Antifreeze

ThermometerFreezing or ‘going cold’ in an earth loop is not caused by the winter air temperatures. It happens when the geothermal heat pump is taking heat from the loop field faster that the loop field can regenerate from the earth around it. This typically happens when the loop field is under sized for the Btu requirement of the home or building.

When a loop field takes heat out of the ground it must “recharge” by drawing in heat farther and farther away from the loop. If a loop field is undersized it cannot recharge fast enough and the temperature in the loop can drop to below 32 degrees and freeze up. The ground does not freeze, but the water in the loops can.

It is highly unlikely that a loop field that is properly designed to carry the BTU load of the building will ever freeze of go cold. But to be on the safe side, antifreeze is still added to provide an additional layer of protection.


PREFERRED LOOP FIELD FLUIDS

Propylene Glycol

Propylene glycol is highly recommended because it is a non-toxic, earth and people friendly antifreeze. It is used in the food preparation industry and is considered safe. Propylene glycol’s low toxicity makes it the only earth loop antifreeze allowed in many states. It has some viscosity problems that limit its use as antifreeze for flowing fluids.

Special care must be taken when designing and calculating earth loops size when propylene glycol is used to avoid the fluid flow being too fast in the summer, and too slow in the winter.

UMR GeothermalUMR Best Practice

 

UMR uses only Food Grade Propylene Glycol in all of its loop fields.


OTHER LOOP FIELD FLUIDS

There are several other types of antifreeze that can be used in loop fields.  Some are quite toxic or very expensive and are only used in specific situations.

Ethanol (Denatured Alcohol, Ethyl Alcohol)

When used as antifreeze, ethanol has similar characteristics to methanol. It flows well, has good heat transfer, and good freeze protection at 15° F. Ethanol is also very flammable and can cause explosions and asphyxiation.

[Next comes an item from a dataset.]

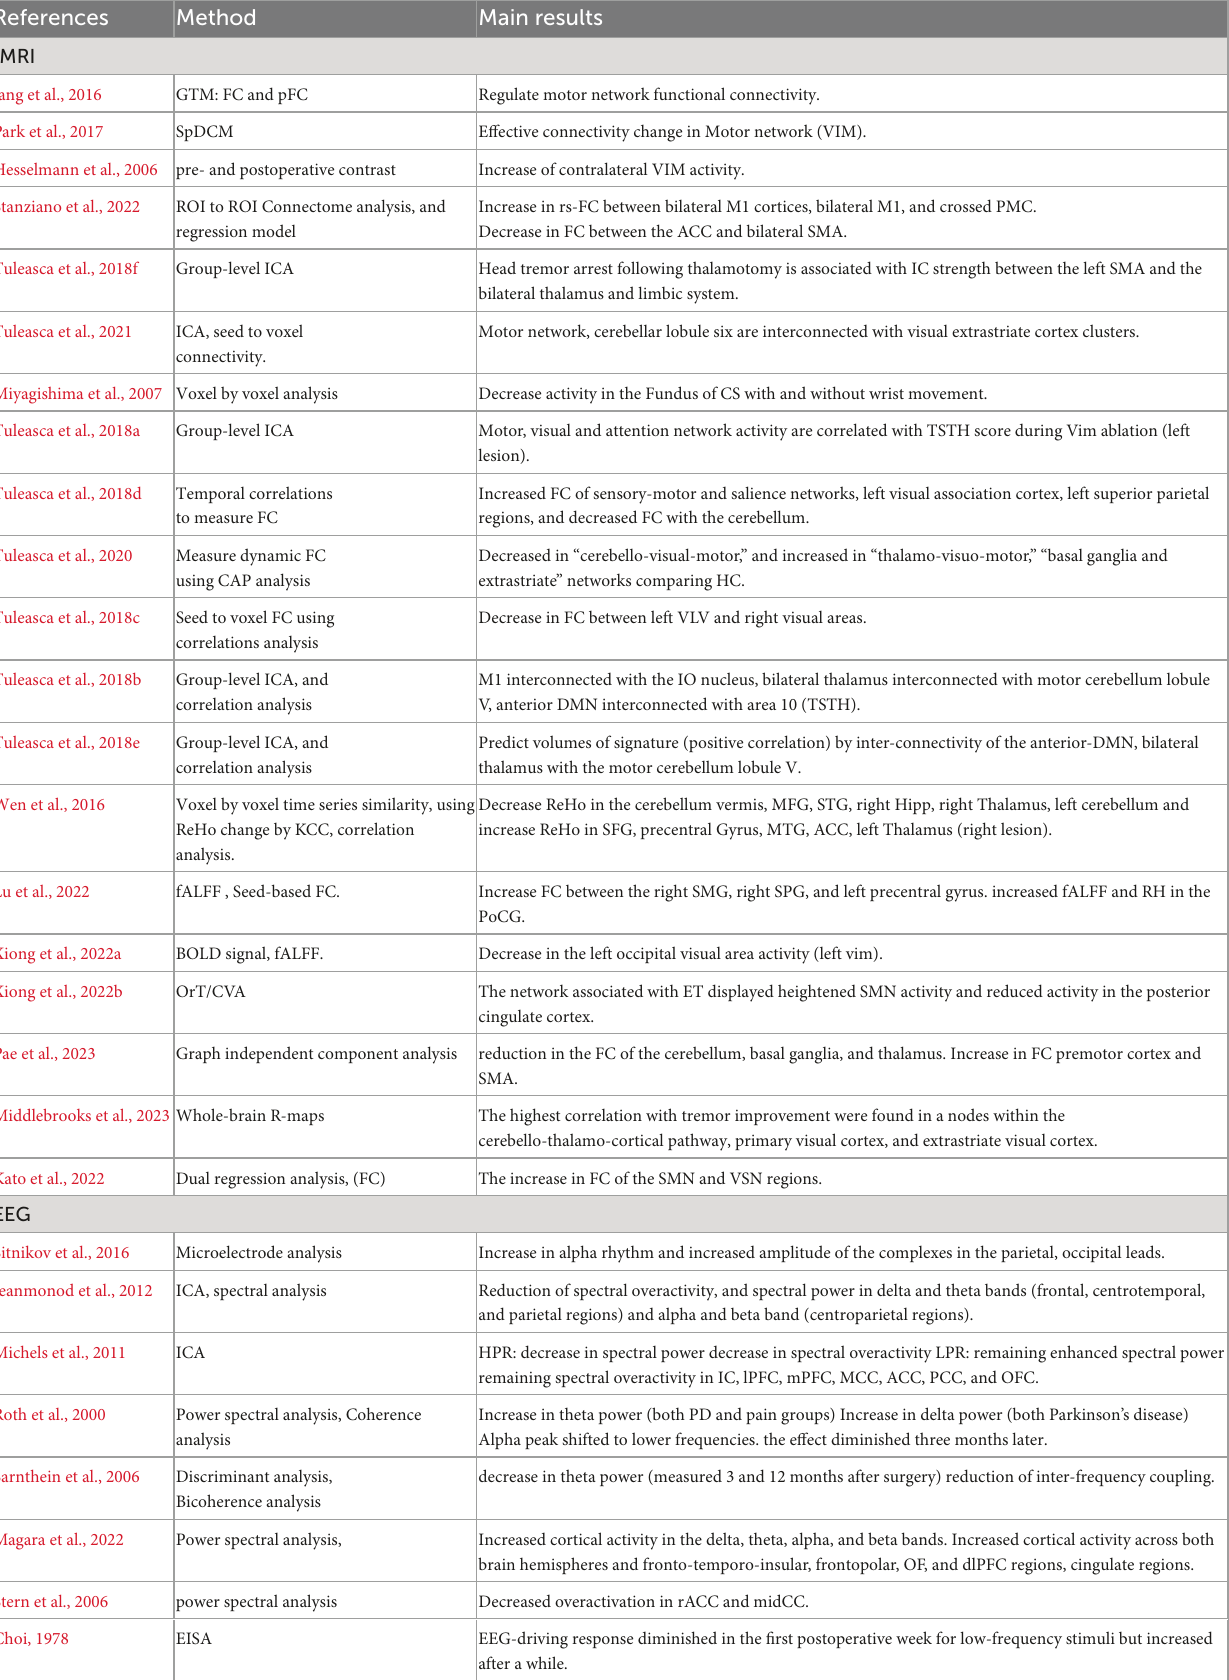
TABLE 1 This table summarized functional connectivity studies during thalamotomy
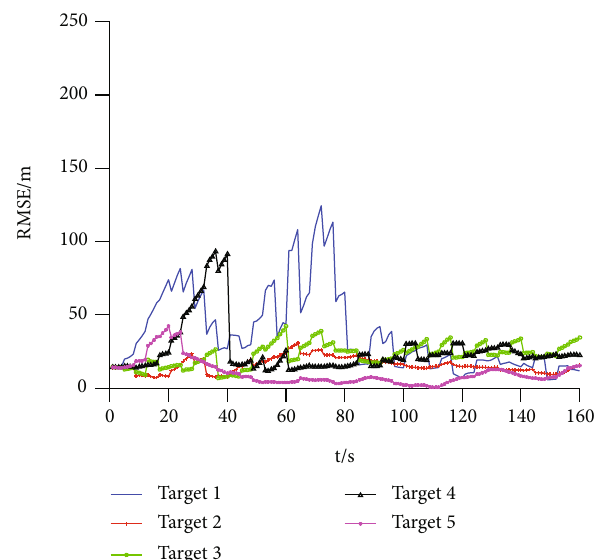
Figure 6: The position RMSE versus time scans of fi ve targets.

Pure ethanol is not as toxic as methanol, but pure ethanol is too expensive to be used as antifreeze, so denatured ethanol is used instead. The denaturing agents are generally very toxic. Ethanol can be denatured with methanol, pine-based solvent, gasoline, rubbing alcohol, or other similar chemicals.

Ethanol that is denatured with petroleum-based products will dissolve earth loop piping, and can’t be used for earth loop antifreeze. Some brands of ethanol-antifreeze are available that have been specifically designed for use in geothermal earth loops. They contain denaturing agents that are safe for geothermal pipe.

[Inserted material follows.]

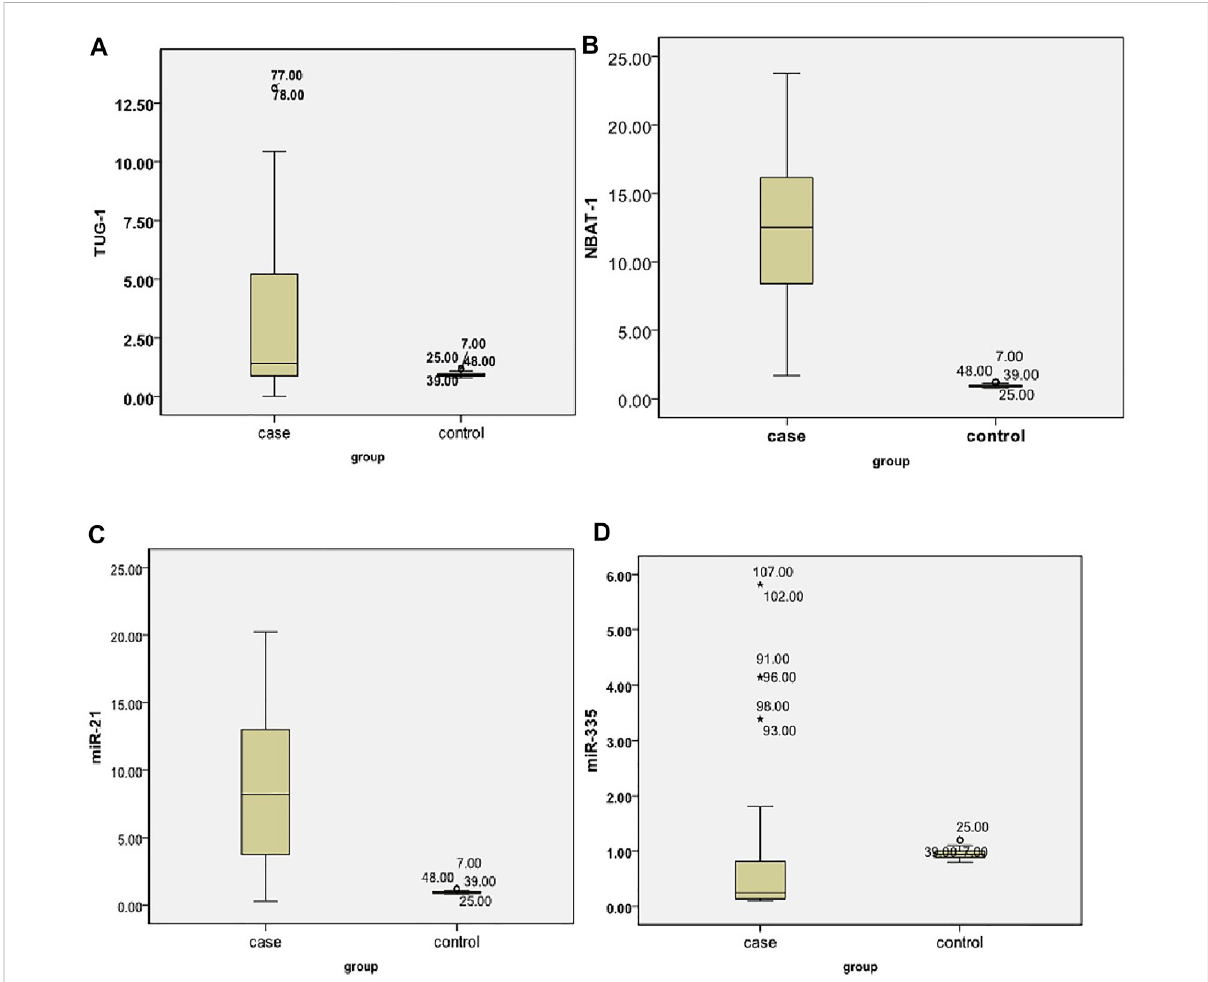
FIGURE 1 Expression levels of different biomarkers among cases (A) A dot plot for TUG1. (B) A dot plot for the NBAT1 levels in the study groups. (C) A dot plot for the miRNA-21 levels. (D) A dot plot for the miRNA-335 levels.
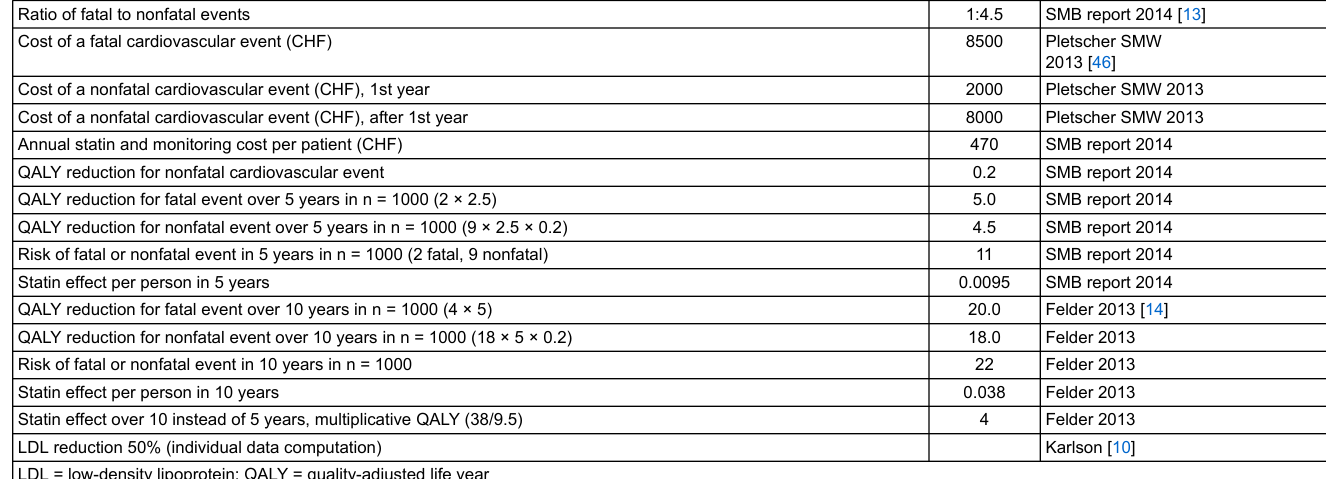
Table S3: Base-case assumptions of the Swiss Medical Board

Methanol (Wood Alcohol, Methyl Alcohol)

This was the choice for many geothermal heat pump installers for many years. Methanol is less expensive to buy and flows better because it has lower viscosity (down to 15° F) than other types of antifreeze. It also has good heat transfer ability which improves the performance of the loop field.

On the down side, methanol is extremely poisonous to humans and other animals. It evaporates quickly, and can asphyxiate a person if all of the safety precautions are not followed. Methanol is also highly flammable, and can cause an explosion.

Because of methanol’s toxicity, some states in the USA have outlawed its use in earth loops buried deeper than 20 feet, and other states have outlawed its use in all earth loops, to protect the groundwater if the loop should leak. Therefore Methanol is not recommended antifreeze for geothermal loop fields.

Ethylene Glycol (Car Antifreeze)

Ethylene Glycol is very poisonous. It becomes very thick and flows badly (has high viscosity) at temperatures below 35° F, and has fairly low heat transfer ability. Most states have prohibited its use because of the dangers of contaminating and poisoning groundwater.

Calcium Chloride

Calcium Chloride performs well as antifreeze in earth loops. It is non-toxic but extremely corrosive. If this type of antifreeze is used, the geothermal heat pump’s water coil heat exchanger must be cupronickel. Any metal fittings, pipes, or pumps must be made from brass, or better material, for corrosion protection.